Bart Boeckmans

Determination of Aspect Ratio Limitations, Accuracy and Repeatability of a Laser Line Scanning CMM Probe

Coordinate measurement machine (CMM) probing techniques can involve direct mechanical contact (e.g., tactile probing) or diverse non-contact principles (e.g., laser line scan probing). For some applications, contact methods are not capable of measuring fast enough to ensure 100% quality controlled parts. A laser line scanning probe uses a laser triangulation-based method to acquire 3D measurement points on a workpiece relative to a sensor. Mounting the sensor in a 3D coordinate frame, e.g., in a CMM provides enough information to fully examine the workpiece. These techniques are most commonly exploited in medical industry and industries involving plate materials. A high data density and measurement speed are significant advantages when measuring free-form surfaces by laser line scanning, making the process much more time-efficient. However, high-precision geometrical features (such as cylinders, spheres, etc.) must be measured for locating and aligning the free-form shapes. The accuracy of the equipment therefore has to be assessed. Probe Maximum Permissible Error (MPEP) values below 10 μ m have been reported for cutting-edge laser line scanners. This paper compares the major influences on measurements on cylindrical features. First, the aspect-ratio limitations are considered by comparing two inherently different techniques. The stable inspection of reference features is important, while trying to maximize the spatial extent of the measured features. Second, the measurement method is analyzed in two ways: by using a limited sample of the features to increase stability and eliminate interference from neighboring features; by varying the number of scan tracks, which greatly affects the measurement time.

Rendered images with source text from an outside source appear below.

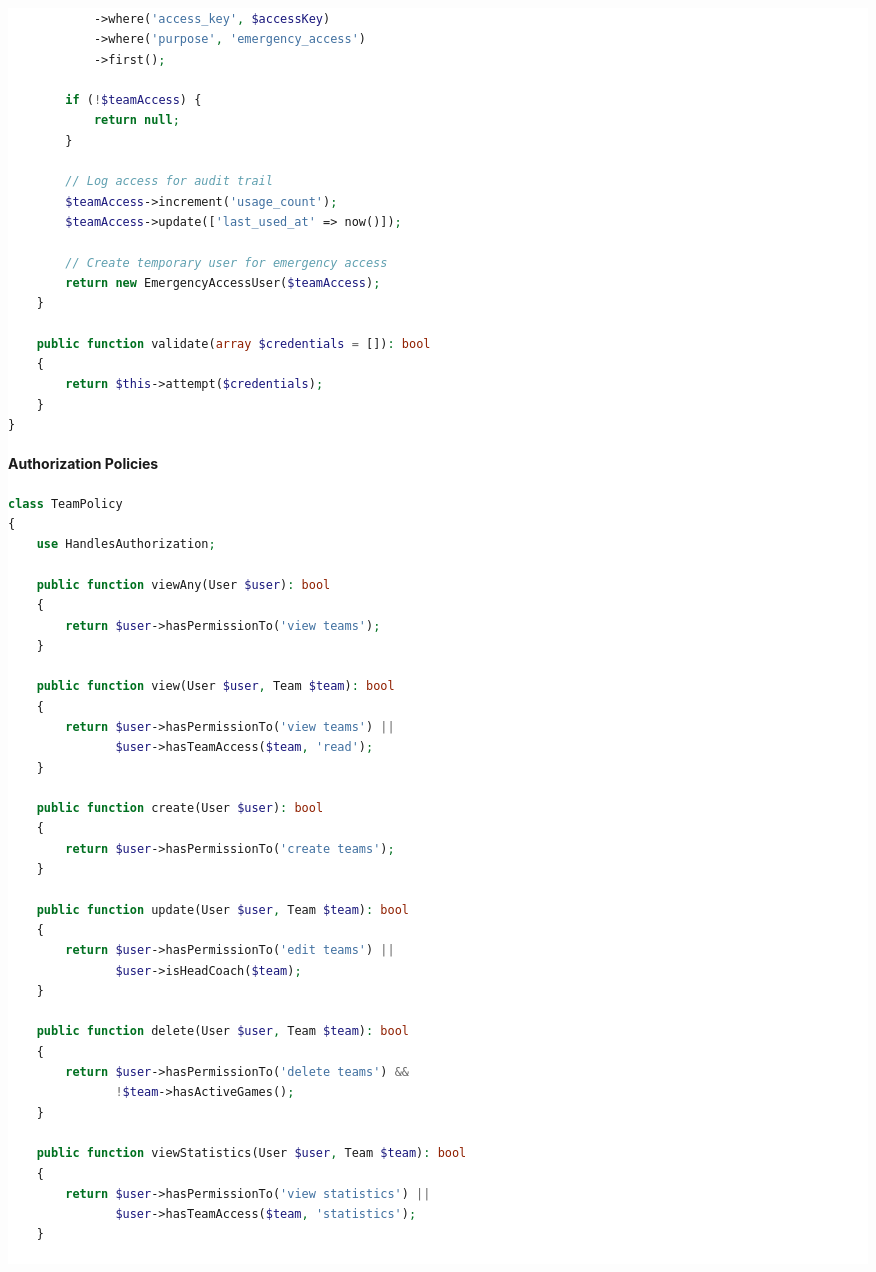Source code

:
 ```php
            ->where('access_key', $accessKey)
            ->where('purpose', 'emergency_access')
            ->first();
            
        if (!$teamAccess) {
            return null;
        }
        
        // Log access for audit trail
        $teamAccess->increment('usage_count');
        $teamAccess->update(['last_used_at' => now()]);
        
        // Create temporary user for emergency access
        return new EmergencyAccessUser($teamAccess);
    }
    
    public function validate(array $credentials = []): bool
    {
        return $this->attempt($credentials);
    }
}
```

#### Authorization Policies
```php
class TeamPolicy
{
    use HandlesAuthorization;
    
    public function viewAny(User $user): bool
    {
        return $user->hasPermissionTo('view teams');
    }
    
    public function view(User $user, Team $team): bool
    {
        return $user->hasPermissionTo('view teams') ||
               $user->hasTeamAccess($team, 'read');
    }
    
    public function create(User $user): bool
    {
        return $user->hasPermissionTo('create teams');
    }
    
    public function update(User $user, Team $team): bool
    {
        return $user->hasPermissionTo('edit teams') ||
               $user->isHeadCoach($team);
    }
    
    public function delete(User $user, Team $team): bool
    {
        return $user->hasPermissionTo('delete teams') &&
               !$team->hasActiveGames();
    }
    
    public function viewStatistics(User $user, Team $team): bool
    {
        return $user->hasPermissionTo('view statistics') ||
               $user->hasTeamAccess($team, 'statistics');
    }
    
```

ISO 10360 verification tests applied to CMMs equipped with a laser line scanner

Within the field of quality control and dimensional metrology, the evolutions in the domain of production processes are triggering more use of non-contact measurement equipment to assure faster feature assessment where possible. This led to the development of for instance laser line scanners. The standardization of these new tools follows these novel evolutions. As the coordinate measuring systems (CMSs) which include coordinate measuring machines (CMMs) with its diversity in measurement probes widens its spectrum, the ISO 10360 standard series is rearranged and split up in more parts, covering specific probe groups. The previously mentioned laser line scanners, that can be equipped on a CMM, are integrated within ISO 10360-8 which applies for CMMs equipped with optical distance sensors. This paper is an example of how to interpret and apply this standard to a specific optical distance sensor. This has to be done by taking into account the sensor’s characteristics. The intrinsic properties in the technique require an in-depth look at the recommended guidelines within the standard. Furthermore, the guidelines are adapted to use the same capabilities of the laser line scanner, which are used for measuring, without eliminating the uncertainties present in practical use of the sensor. The verification tests and their implementation are discussed, adapted to the sensors needs and performed on a state-of-the-art CMM. The verification parameter results are determined, presented and critically evaluated.

Metrology Performance of Laser Line Scanning of Additive Manufacturing Fixtures Based on Geometrical Product Specification (GPS)

To gain a maximum benefit of high-speed optical scanning in the metrological calibration of emerging AM (Additive Manufacturing) fixtures it is necessary to investigate the metrology performance of laser line scanning in particular on coordinate measuring machines (CMMs) based on new generation of Geometrical Product Specification standard. A set of designed experiments was set up both on an actual fixture and artefacts manufactured by the Additive Manufacturing company, Materialise-RapidFit+. It enables to identify the influence of a fixture’s geometrical characteristic, material, colour, transparency and roughness, as well as of the alignment of the part coordinate system (PCS) mathematically relating to the machine coordinate system (MCS). Performance measures that were tracked included inspection accuracy, measuring repeatability and time consumption. Results demonstrate that the laser line scanning strategy enables to lower the time consumption in the order of 49% for a fixture with six locators mounted on it and a PC with 128GB RAM, especially providing a superior accuracy performance for complex geometries compared to a tactile measuring strategy.

Computed tomography: a powerful imaging technique in the fields of dimensional metrology and quality control

X-ray computed tomography (CT) is slowly conquering its space in the manufacturing industry for dimensional metrology and quality control purposes. The main advantage is its non-invasive and non-destructive character. Currently, CT is the only measurement technique that allows full 3D visualization of both inner and outer features of an object through a contactless probing system. Using hundreds of radiographs, acquired while rotating the object, a 3D representation is generated and dimensions can be verified. In this research, this non-contact technique was used for the inspection of assembled components. A dental cast model with 8 implants, connected by a screwed retained bar made of titanium. The retained bar includes a mating interface connection that should ensure a perfect fitting without residual stresses when the connection is fixed with screws. CT was used to inspect the mating interfaces between these two components. Gaps at the connections can lead to bacterial growth and potential inconvenience for the patient who would have to face a new surgery to replace his/hers prosthesis. With the aid of CT, flaws in the design or manufacturing process that could lead to gaps at the connections could be assessed.